§ Document extract
# # #

RE: hi-pot on 20 miles transmission line

The line charging current will probalby trip your DC hipot test set on overcurrent. Above 30 kV, corona current will probably trip it if the leakage current doesn't.  

You could do an AC hipot, but it will take a pretty hefty unit to keep the line charged.  

Usual practice of the line contractors I have worked with (not that many) is a thorough visual inspection, then energize the line.  Some would do a low voltage AC injection test on shorter lines just to prove there were no grounds still hanging.

RE: hi-pot on 20 miles transmission line

Have you done a complete visual inspection?

Keith Cress
Flamin Systems, Inc.- http://www.flaminsystems.com

RE: hi-pot on 20 miles transmission line

The surge arresters located on every transformer primary will prevent meaningful hi-pot testing unless all transformers are disconnected.  

With a 20-mile line, I'd be concerned about hi-potting some things that don't like being hi-potted.  I don't think a dc high-pot test is going to tell you much and I would doubt that you could actually do it with a normal test set.

RE: hi-pot on 20 miles transmission line

I agree with the other posts. I'm from a utility background and I've never known overhead lines be overvoltage tested, either when newly constructed, or when being recommissioned after an outage. The line really needs to be patrolled and a note made of all the defects, cracked insulators, broken stay wires, tree clearance issues, any working grounds left on etc which should be rectified before it is energised. Even if the line did successfully pass an overvoltage test that would not, in my view, discharge your obligations in terms of ensuring that it's safe to make live. Somebody could have built a house under it, or stolen a few spans of conductor. Do a patrol, fix the defects and preferably energise from a rated fault making device with autoreclosers disabled and sensitive earth fault proection enabled if fitted.

# # #

§ Information
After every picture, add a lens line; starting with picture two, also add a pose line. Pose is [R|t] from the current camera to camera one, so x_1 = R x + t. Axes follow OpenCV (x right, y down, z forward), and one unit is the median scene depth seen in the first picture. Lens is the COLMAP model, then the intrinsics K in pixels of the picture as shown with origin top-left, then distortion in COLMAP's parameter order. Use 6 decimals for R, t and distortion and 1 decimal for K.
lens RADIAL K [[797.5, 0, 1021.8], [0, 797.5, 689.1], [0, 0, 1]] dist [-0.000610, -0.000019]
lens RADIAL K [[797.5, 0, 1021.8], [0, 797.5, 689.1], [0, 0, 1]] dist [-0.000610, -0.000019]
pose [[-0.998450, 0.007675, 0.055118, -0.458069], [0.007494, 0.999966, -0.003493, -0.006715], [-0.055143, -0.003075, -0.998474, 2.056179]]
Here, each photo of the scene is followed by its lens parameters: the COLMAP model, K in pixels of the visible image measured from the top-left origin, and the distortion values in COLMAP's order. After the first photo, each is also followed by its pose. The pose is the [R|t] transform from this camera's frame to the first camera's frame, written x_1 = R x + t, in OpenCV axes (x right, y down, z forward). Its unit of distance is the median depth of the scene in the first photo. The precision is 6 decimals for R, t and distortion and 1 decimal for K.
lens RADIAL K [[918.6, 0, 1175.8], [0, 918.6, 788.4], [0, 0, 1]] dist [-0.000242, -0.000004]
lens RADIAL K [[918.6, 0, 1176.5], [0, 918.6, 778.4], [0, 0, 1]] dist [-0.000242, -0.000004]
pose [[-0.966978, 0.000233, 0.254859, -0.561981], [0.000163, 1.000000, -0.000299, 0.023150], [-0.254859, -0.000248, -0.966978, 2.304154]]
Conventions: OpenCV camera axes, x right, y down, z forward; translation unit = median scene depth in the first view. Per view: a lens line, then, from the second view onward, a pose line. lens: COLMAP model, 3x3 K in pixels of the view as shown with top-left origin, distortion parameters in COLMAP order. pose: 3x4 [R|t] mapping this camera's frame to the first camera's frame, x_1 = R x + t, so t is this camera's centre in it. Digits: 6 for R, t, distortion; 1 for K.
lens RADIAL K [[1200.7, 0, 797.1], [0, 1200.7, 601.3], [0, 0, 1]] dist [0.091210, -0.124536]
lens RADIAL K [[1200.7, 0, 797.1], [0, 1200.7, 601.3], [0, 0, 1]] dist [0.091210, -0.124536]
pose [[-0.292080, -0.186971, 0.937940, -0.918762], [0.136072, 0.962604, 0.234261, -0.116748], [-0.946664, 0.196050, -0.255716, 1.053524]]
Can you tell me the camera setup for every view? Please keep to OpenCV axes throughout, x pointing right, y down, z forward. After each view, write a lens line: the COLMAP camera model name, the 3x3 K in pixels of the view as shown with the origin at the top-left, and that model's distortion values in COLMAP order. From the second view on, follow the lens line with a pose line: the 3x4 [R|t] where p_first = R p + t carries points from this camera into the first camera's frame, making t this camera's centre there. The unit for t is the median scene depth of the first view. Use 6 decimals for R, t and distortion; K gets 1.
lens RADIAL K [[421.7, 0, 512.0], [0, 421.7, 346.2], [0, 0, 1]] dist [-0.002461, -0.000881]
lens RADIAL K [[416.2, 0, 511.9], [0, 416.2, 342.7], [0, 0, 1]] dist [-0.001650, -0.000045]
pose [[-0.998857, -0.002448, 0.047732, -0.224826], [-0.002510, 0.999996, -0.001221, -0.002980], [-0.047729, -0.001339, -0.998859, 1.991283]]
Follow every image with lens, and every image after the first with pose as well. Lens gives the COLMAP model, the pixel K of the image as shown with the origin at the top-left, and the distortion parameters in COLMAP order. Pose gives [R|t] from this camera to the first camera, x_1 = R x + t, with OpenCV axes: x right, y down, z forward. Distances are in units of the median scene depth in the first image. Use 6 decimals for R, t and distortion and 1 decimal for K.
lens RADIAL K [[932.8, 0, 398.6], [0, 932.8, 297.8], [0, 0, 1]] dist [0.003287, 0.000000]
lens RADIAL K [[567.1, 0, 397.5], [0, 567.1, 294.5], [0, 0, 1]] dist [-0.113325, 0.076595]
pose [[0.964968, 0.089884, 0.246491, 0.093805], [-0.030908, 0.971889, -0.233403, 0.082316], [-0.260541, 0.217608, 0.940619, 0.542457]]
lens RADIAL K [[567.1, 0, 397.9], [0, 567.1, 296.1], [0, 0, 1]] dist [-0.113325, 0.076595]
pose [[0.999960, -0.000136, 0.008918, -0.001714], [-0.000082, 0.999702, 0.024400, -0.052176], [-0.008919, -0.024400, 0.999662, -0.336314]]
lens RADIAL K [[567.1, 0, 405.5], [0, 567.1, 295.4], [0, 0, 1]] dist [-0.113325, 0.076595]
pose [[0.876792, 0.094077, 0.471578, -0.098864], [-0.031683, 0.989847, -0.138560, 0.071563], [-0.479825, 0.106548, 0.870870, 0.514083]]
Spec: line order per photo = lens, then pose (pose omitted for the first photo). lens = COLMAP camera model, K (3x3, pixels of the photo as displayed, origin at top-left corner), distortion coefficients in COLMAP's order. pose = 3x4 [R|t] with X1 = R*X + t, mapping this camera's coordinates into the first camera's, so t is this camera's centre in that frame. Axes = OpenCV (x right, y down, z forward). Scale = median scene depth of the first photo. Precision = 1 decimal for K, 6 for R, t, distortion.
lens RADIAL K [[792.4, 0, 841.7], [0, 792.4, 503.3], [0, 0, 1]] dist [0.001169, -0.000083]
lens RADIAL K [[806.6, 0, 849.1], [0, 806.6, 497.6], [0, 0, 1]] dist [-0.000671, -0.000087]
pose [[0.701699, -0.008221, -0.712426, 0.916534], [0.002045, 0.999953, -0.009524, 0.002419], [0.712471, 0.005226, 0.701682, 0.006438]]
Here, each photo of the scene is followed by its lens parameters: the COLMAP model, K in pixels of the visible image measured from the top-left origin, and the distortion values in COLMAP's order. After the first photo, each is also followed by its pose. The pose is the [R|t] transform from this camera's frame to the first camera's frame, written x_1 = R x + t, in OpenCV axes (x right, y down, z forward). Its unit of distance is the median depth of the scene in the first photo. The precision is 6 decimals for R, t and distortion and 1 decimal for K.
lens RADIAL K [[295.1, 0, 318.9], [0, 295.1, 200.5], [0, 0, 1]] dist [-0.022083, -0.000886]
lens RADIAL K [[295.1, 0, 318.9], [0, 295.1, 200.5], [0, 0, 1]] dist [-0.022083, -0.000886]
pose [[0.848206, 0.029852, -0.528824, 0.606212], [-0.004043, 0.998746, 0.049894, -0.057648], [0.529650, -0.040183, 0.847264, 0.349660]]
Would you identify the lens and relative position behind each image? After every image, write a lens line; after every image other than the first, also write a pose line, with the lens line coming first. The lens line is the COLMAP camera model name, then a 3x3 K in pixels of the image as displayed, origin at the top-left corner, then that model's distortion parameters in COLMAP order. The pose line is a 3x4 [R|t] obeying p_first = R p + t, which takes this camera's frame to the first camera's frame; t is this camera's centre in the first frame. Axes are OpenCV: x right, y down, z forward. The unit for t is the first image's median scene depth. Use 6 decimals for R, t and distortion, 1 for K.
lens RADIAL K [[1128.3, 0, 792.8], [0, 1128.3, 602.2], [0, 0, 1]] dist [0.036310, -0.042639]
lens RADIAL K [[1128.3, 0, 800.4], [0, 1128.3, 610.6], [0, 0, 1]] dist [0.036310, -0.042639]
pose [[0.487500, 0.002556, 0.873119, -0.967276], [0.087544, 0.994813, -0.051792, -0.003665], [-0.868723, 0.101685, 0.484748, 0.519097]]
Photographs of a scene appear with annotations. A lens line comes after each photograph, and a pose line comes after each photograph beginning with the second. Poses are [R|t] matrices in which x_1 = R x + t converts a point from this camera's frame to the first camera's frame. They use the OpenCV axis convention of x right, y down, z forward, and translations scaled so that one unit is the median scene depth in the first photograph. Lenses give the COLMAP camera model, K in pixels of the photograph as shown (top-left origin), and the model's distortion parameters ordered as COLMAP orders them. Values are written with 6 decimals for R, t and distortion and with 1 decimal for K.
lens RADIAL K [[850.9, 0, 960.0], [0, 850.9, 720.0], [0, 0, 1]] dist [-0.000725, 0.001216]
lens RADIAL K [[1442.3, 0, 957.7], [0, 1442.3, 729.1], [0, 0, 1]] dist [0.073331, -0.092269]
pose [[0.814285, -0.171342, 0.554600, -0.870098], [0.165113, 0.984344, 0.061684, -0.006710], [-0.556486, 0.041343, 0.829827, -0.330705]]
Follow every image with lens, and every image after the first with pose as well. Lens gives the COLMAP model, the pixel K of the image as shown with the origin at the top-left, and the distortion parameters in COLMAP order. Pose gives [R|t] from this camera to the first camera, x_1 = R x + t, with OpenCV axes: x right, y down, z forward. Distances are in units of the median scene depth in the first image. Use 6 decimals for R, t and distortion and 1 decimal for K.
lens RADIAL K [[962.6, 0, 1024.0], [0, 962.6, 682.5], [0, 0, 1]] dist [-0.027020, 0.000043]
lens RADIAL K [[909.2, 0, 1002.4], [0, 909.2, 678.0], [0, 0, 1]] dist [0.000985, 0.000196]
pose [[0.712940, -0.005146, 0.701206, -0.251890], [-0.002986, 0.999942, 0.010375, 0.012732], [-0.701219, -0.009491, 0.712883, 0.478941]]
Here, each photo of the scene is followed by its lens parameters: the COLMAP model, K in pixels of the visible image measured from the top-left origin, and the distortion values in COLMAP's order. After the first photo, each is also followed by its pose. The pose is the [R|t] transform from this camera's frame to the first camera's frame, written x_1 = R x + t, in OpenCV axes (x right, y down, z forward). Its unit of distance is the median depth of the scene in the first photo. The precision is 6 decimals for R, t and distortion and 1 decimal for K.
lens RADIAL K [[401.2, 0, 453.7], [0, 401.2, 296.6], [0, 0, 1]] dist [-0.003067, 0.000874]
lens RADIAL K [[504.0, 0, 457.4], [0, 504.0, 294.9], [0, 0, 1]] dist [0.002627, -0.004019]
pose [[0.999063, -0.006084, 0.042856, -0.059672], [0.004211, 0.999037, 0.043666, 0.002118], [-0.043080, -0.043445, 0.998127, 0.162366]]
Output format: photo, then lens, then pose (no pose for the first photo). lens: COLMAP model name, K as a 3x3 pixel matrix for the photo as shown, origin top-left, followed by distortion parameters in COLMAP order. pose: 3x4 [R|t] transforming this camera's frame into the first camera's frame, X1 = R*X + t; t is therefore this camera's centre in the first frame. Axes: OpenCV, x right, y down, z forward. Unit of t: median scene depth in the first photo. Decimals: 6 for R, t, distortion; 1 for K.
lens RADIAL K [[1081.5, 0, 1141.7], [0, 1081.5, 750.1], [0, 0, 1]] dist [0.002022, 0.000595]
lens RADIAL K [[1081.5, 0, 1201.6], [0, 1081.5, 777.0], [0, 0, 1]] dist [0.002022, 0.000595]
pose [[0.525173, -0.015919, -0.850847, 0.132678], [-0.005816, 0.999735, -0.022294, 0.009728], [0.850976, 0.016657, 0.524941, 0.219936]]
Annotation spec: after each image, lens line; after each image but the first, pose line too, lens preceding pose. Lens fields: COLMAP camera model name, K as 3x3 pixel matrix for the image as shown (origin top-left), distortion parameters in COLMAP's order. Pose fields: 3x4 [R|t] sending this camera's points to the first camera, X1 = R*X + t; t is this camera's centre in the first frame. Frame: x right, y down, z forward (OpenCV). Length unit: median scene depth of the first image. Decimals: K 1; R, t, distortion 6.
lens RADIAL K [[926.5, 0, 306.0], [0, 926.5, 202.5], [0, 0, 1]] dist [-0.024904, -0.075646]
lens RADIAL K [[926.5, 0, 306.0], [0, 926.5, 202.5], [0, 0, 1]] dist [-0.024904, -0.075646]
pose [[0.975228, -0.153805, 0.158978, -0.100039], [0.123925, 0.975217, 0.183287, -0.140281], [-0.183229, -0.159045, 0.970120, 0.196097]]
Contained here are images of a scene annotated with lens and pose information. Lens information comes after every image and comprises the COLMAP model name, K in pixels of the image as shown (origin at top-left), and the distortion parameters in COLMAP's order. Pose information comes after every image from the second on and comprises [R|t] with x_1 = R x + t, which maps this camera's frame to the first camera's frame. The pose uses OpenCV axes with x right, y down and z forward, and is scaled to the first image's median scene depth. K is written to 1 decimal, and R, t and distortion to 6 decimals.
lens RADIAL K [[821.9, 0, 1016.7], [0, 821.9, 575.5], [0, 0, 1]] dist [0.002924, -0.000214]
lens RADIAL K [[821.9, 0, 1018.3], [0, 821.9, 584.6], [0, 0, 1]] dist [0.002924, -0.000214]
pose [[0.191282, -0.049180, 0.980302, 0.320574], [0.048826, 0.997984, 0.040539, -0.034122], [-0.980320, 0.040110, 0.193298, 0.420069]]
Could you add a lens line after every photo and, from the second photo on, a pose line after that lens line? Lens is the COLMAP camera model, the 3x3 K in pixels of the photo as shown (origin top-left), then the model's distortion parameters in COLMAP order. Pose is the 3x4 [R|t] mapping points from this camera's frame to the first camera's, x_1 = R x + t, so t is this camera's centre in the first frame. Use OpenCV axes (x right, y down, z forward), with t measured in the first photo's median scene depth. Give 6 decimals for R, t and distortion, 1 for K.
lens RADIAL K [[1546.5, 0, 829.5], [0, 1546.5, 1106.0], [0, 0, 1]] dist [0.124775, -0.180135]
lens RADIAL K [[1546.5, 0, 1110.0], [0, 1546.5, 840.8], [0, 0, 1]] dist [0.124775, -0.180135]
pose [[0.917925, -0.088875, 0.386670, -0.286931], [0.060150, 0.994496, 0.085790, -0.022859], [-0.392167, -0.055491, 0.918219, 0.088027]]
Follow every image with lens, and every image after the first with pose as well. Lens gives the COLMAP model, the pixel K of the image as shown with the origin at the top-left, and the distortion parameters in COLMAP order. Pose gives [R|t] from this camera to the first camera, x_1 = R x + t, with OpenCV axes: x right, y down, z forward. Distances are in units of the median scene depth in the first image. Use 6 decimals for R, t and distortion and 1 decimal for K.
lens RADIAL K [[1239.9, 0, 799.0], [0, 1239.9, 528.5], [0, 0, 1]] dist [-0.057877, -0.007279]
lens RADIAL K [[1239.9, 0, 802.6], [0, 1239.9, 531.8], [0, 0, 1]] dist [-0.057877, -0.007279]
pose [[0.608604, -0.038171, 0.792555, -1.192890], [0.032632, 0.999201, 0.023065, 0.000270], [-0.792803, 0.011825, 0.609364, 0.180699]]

# # #

Please answer from the hi-pot thread above: what will prevent meaningful hi-pot testing unless all transformers are disconnected?

§ Worked solution
The surge arresters located on every transformer primary.